* _Your goal_
Please show each line of the listing where "iconBIT" is present.

* _Data listing_
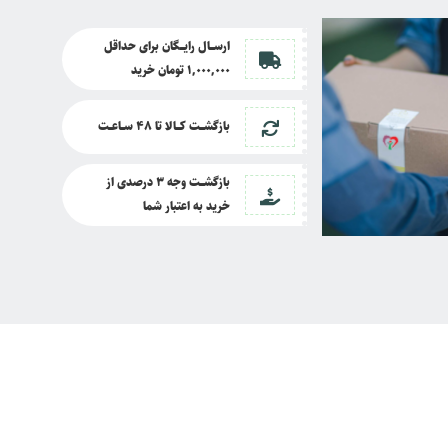
ارســــال رایــــگان برای حداقل
1,000,000 تومان خرید
بازگشــــت کــــالا تا
48 ســـاعـــت
بازگشــــت وجه 3 درصدی از
خرید به اعتبار شما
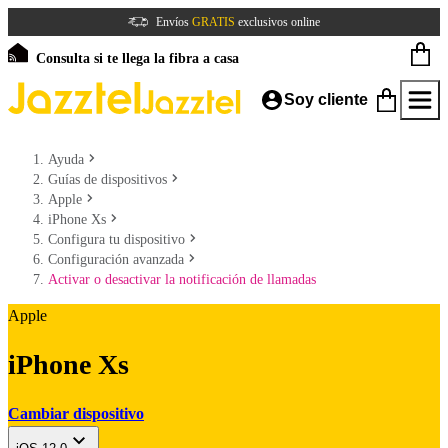
Envíos
GRATIS
exclusivos online
Consulta si te llega la fibra a casa
Soy cliente
Ayuda
Guías de dispositivos
Apple
iPhone Xs
Configura tu dispositivo
Configuración avanzada
Activar o desactivar la notificación de llamadas
Apple
iPhone Xs
Cambiar dispositivo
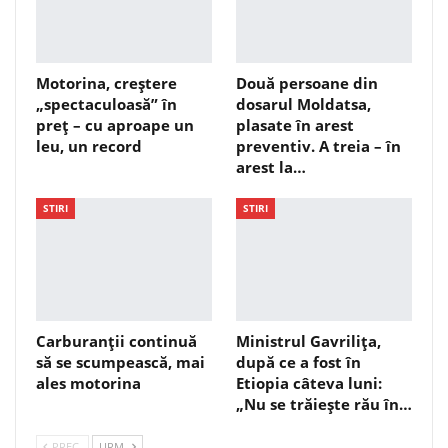
Motorina, creștere
Două persoane din
„spectaculoasă” în
dosarul Moldatsa,
preț – cu aproape un
plasate în arest
leu, un record
preventiv. A treia – în
arest la…
STIRI
STIRI
Carburanții continuă
Ministrul Gavrilița,
să se scumpească, mai
după ce a fost în
ales motorina
Etiopia câteva luni:
„Nu se trăiește rău în…
PREC.
URM.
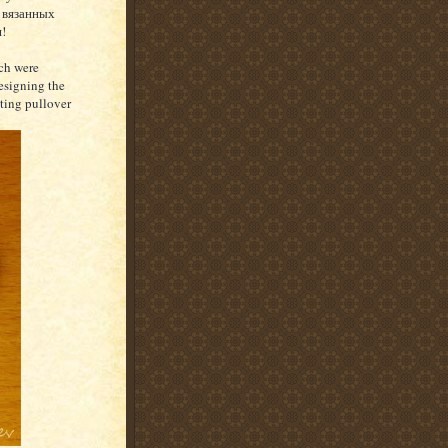
 вязанных
!
ch were
esigning the
tting pullover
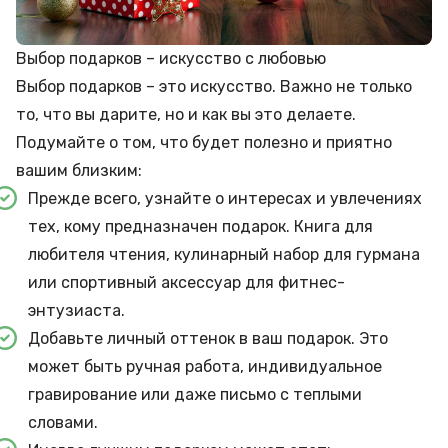
Выбор подарков – искусство с любовью
Выбор подарков – это искусство. Важно не только
то, что вы дарите, но и как вы это делаете.
Подумайте о том, что будет полезно и приятно
вашим близким:
Прежде всего, узнайте о интересах и увлечениях
тех, кому предназначен подарок. Книга для
любителя чтения, кулинарный набор для гурмана
или спортивный аксессуар для фитнес-
энтузиаста.
Добавьте личный оттенок в ваш подарок. Это
может быть ручная работа, индивидуальное
гравирование или даже письмо с теплыми
словами.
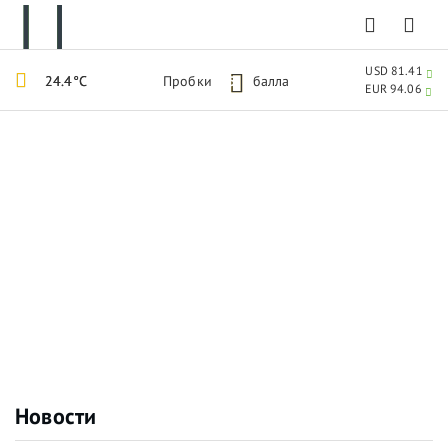
USD 81.41
24.4°C
Пробки
5
балла
EUR 94.06
Новости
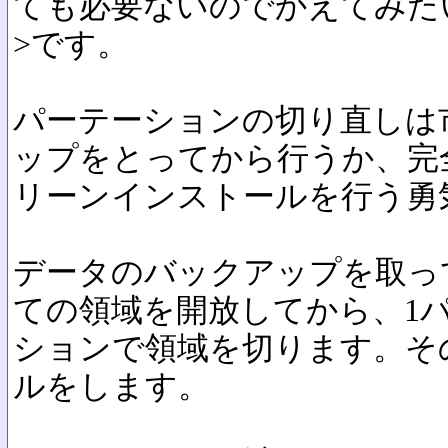
ても必要ないのでかえてみた
>です。
パーテーションの切り直しは
ップをとってから行うか、完
リーンインストールを行う勇気
データのバックアップを取って
ての領域を開放してから、1
ションで領域を切ります。そ
ルをします。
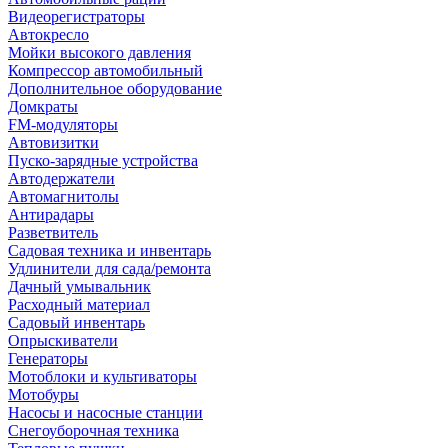
Видеорегистраторы
Автокресло
Мойки высокого давления
Компрессор автомобильный
Дополнительное оборудование
Домкраты
FM-модуляторы
Автовизитки
Пуско-зарядные устройства
Автодержатели
Автомагнитолы
Антирадары
Разветвитель
Садовая техника и инвентарь
Удлинители для сада/ремонта
Дачный умывальник
Расходный материал
Садовый инвентарь
Опрыскиватели
Генераторы
Мотоблоки и культиваторы
Мотобуры
Насосы и насосные станции
Снегоуборочная техника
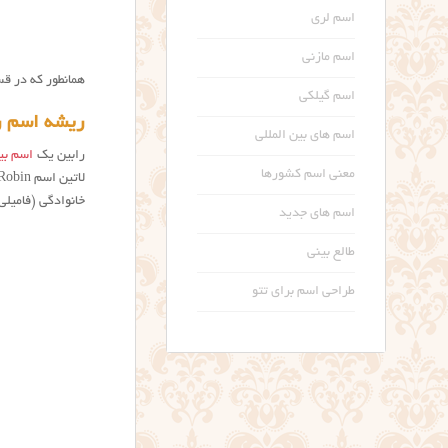
اسم لری
اسم مازنی
همانطور که در ق
اسم گیلکی
ریشه اسم ر
اسم های بین المللی
رابین یک
اسم بی
معنی اسم کشورها
خانوادگی (فامیلی) استفاده می ش
اسم های جدید
طالع بینی
طراحی اسم برای تتو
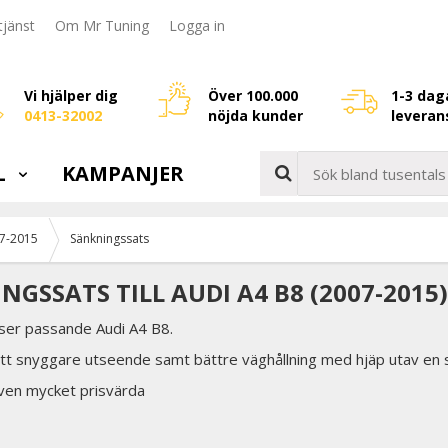
jänst
Om Mr Tuning
Logga in
Vi hjälper dig
Över 100.000
1-3 dag
0413-32002
nöjda kunder
leveran
L
KAMPANJER
7-2015
Sänkningssats
NGSSATS TILL AUDI A4 B8 (2007-2015)
ser passande Audi A4 B8.
 ett snyggare utseende samt bättre väghållning med hjäp utav en 
även mycket prisvärda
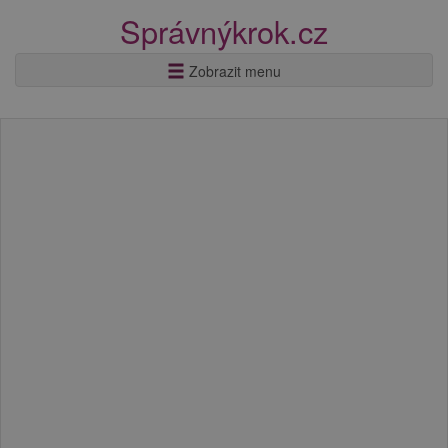
Správnýkrok.cz
Zobrazit menu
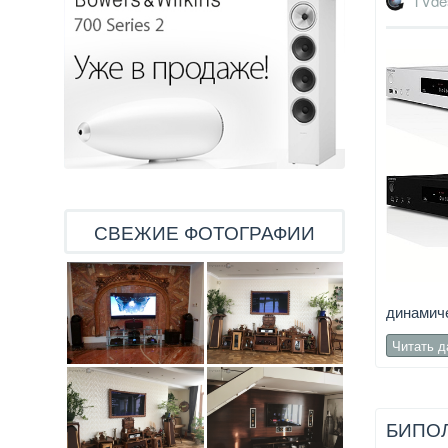
TVde
СВЕЖИЕ ФОТОГРАФИИ
динамиче
Читать 
БИПОЛ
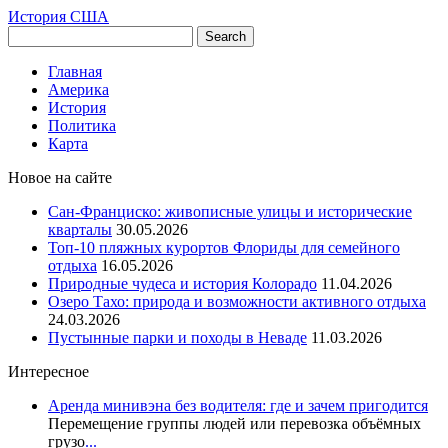
История США
Главная
Америка
История
Политика
Карта
Новое на сайте
Сан-Франциско: живописные улицы и исторические
кварталы
30.05.2026
Топ-10 пляжных курортов Флориды для семейного
отдыха
16.05.2026
Природные чудеса и история Колорадо
11.04.2026
Озеро Тахо: природа и возможности активного отдыха
24.03.2026
Пустынные парки и походы в Неваде
11.03.2026
Интересное
Аренда минивэна без водителя: где и зачем пригодится
Перемещение группы людей или перевозка объёмных
грузо
...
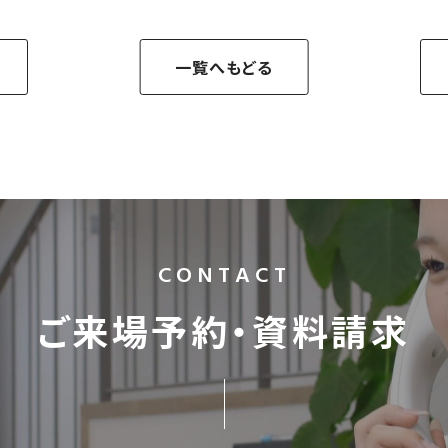
一覧へもどる
CONTACT
ご来場予約・資料請求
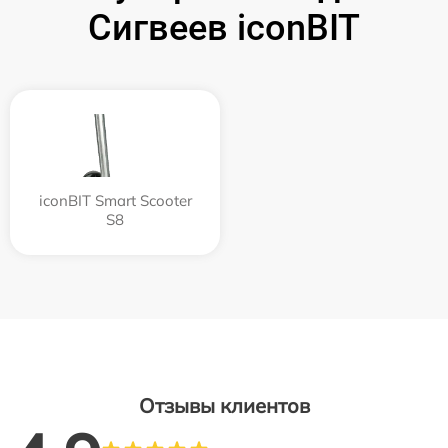
Сигвеев iconBIT
iconBIT Smart Scooter
S8
Отзывы клиентов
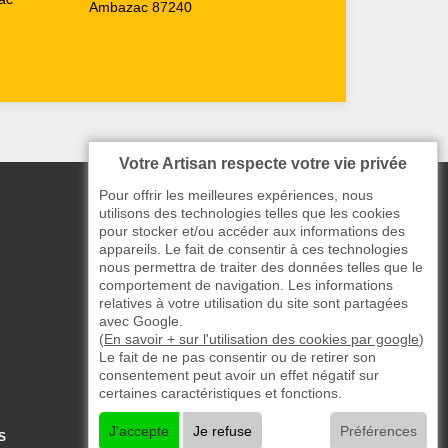
Ambazac 87240
Votre Artisan respecte votre vie privée
Pour offrir les meilleures expériences, nous
utilisons des technologies telles que les cookies
pour stocker et/ou accéder aux informations des
appareils. Le fait de consentir à ces technologies
nous permettra de traiter des données telles que le
comportement de navigation. Les informations
relatives à votre utilisation du site sont partagées
avec Google.
(
En savoir + sur l'utilisation des cookies par google
)
Le fait de ne pas consentir ou de retirer son
consentement peut avoir un effet négatif sur
certaines caractéristiques et fonctions.
J'accepte
Je refuse
Préférences
S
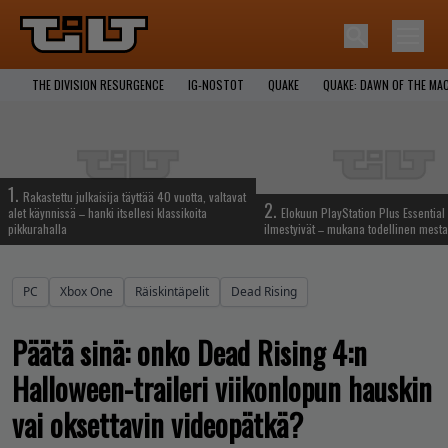
THE DIVISION RESURGENCE
IG-NOSTOT
QUAKE
QUAKE: DAWN OF THE MA
1.
Rakastettu julkaisija täyttää 40 vuotta, valtavat
2.
alet käynnissä – hanki itsellesi klassikoita
Elokuun PlayStation Plus Essential 
pikkurahalla
ilmestyivät – mukana todellinen mesta
PC
Xbox One
Räiskintäpelit
Dead Rising
Päätä sinä: onko Dead Rising 4:n
Halloween-traileri viikonlopun hauskin
vai oksettavin videopätkä?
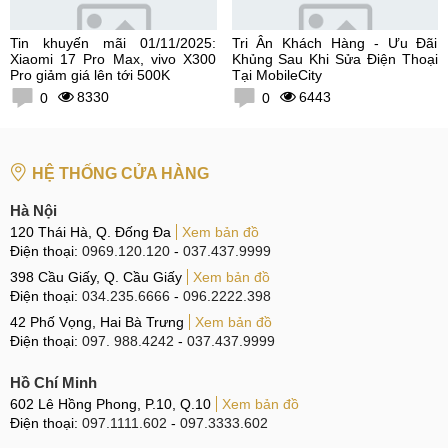
Tin khuyến mãi 01/11/2025:
Tri Ân Khách Hàng - Ưu Đãi
Xiaomi 17 Pro Max, vivo X300
Khủng Sau Khi Sửa Điện Thoại
Pro giảm giá lên tới 500K
Tại MobileCity
8330
6443
0
0
HỆ THỐNG CỬA HÀNG
Hà Nội
120 Thái Hà, Q. Đống Đa
Xem bản đồ
Điện thoại:
0969.120.120
-
037.437.9999
398 Cầu Giấy, Q. Cầu Giấy
Xem bản đồ
Điện thoại:
034.235.6666
-
096.2222.398
42 Phố Vọng, Hai Bà Trưng
Xem bản đồ
Điện thoại:
097. 988.4242
-
037.437.9999
Hồ Chí Minh
602 Lê Hồng Phong, P.10, Q.10
Xem bản đồ
Điện thoại:
097.1111.602
-
097.3333.602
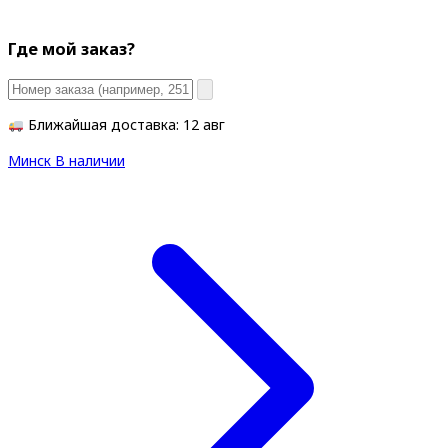
Где мой заказ?
Ближайшая доставка: 12 авг
Минск
В наличии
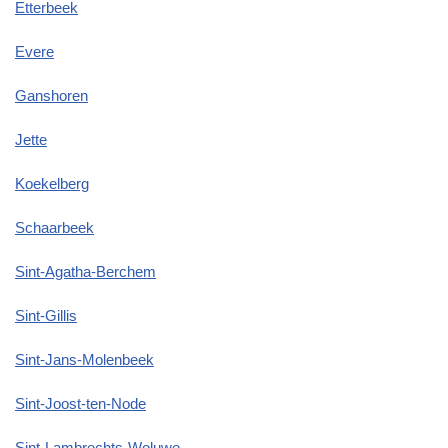
Etterbeek
Evere
Ganshoren
Jette
Koekelberg
Schaarbeek
Sint-Agatha-Berchem
Sint-Gillis
Sint-Jans-Molenbeek
Sint-Joost-ten-Node
Sint-Lambrechts-Woluwe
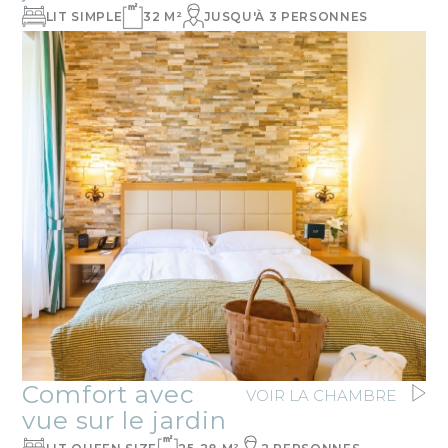
LIT SIMPLE
32 M²
JUSQU'À 3 PERSONNES
Comfort avec
VOIR LA CHAMBRE
vue sur le jardin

* _Problem solution_
Сигвеев iconBIT
iconBIT Smart Scooter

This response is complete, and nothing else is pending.